Rebecca was panting, frantic with worry. Her heart beat loudly against her chest, her lungs sent out short stabs of pain with each breath. She turned her head over her shoulder, then spun around to make sure he was nowhere in sight.

She lowered her head and let her arms dangle loosely at her sides.
Why
had he stared at her? At first she’d thought it had been the dress — clothing of the well-off amid the tatters of the groundlings. But no, it was more. He’d recognized her from the burial grounds and knew she was a woman. He was going to expose her.

For what purpose? Why?

God knew what would happen if it became known to certain nobles that Roderigo Lopez’s daughter had dressed as a man. Essex would make her father an object of derision. Her father would denounce her as a disgrace and demand an immediate marriage to the bridegroom of his choice. And he’d be in his rights.

Why?
Why had Shakespeare persecuted her? Curiosity? Humor? Let us laugh at this ridiculous creature and her follies. A woman who thinks herself a man.

She was a stupid jack. Now the jack had played her childish game, and all she wanted to do was catch her wind and go home.
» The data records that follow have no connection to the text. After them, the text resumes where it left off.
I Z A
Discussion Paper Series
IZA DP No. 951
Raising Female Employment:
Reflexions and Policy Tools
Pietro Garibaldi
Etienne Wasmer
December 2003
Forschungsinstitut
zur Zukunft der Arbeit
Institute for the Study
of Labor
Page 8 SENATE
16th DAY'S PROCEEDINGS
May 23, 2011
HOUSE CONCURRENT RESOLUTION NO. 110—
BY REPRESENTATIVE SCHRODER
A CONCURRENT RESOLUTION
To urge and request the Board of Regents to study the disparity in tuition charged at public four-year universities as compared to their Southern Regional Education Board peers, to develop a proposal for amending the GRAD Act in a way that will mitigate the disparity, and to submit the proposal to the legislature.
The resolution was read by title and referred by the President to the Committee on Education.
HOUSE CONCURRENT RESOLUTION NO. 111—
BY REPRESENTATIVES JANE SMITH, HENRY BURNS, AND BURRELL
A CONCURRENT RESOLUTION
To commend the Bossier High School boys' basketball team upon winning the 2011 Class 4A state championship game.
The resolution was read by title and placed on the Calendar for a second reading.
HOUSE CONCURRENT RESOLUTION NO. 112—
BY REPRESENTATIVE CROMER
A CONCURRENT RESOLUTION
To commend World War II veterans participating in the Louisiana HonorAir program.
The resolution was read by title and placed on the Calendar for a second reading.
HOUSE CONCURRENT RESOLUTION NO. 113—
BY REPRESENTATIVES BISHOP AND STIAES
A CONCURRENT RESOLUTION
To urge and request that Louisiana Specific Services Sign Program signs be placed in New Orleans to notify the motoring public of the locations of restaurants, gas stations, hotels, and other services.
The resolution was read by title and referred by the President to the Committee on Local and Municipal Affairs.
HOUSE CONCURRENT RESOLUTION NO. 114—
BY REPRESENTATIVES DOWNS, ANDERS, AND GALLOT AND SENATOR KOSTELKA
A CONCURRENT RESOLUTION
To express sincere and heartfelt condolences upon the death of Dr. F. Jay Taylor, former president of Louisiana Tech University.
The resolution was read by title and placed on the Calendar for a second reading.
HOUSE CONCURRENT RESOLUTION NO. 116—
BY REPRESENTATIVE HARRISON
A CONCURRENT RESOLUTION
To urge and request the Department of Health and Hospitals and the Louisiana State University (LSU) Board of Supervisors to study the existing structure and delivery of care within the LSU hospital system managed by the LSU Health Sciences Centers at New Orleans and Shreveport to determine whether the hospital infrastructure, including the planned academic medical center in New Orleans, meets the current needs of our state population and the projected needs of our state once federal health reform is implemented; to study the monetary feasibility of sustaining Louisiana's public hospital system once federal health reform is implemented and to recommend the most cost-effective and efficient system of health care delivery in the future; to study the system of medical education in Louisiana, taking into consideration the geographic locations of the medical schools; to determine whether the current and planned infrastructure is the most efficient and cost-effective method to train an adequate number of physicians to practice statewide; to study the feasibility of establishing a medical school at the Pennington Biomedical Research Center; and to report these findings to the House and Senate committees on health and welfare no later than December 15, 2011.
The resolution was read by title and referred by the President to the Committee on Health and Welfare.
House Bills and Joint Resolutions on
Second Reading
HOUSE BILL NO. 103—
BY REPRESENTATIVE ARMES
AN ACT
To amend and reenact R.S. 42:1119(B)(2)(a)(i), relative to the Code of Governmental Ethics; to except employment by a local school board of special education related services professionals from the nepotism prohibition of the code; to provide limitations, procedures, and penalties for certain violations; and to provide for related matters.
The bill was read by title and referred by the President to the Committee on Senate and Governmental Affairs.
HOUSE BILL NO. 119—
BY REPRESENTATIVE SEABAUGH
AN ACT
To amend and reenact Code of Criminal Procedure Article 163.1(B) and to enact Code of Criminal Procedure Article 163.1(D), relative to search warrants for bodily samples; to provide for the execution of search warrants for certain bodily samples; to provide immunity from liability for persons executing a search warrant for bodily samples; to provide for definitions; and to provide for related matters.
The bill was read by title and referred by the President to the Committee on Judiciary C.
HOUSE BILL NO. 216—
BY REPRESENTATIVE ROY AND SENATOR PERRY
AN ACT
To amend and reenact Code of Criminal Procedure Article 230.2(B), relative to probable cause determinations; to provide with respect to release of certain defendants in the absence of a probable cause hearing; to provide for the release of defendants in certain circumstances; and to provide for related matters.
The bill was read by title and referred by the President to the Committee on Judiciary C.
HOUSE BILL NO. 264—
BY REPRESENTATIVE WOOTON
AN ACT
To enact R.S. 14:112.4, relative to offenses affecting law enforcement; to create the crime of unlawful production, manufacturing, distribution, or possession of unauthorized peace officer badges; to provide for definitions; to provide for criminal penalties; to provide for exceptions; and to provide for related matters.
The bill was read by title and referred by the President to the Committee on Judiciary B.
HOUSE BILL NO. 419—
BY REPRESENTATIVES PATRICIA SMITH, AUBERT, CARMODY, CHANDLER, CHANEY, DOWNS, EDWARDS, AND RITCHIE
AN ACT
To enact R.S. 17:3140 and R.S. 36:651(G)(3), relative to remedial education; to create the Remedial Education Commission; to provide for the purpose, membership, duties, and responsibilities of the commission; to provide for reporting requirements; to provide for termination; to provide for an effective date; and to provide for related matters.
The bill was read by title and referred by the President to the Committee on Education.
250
Her legs were weak from running, her feet sore from Ben’s ill-fitting boots. Her father’s house, in the fashionable section of Holborn, was yet an hour away by foot. She dropped from weariness against a building and drew her knees up to her chin. The sheath of her sword dangled awkwardly at her side, its point resting in a pit between cobblestones.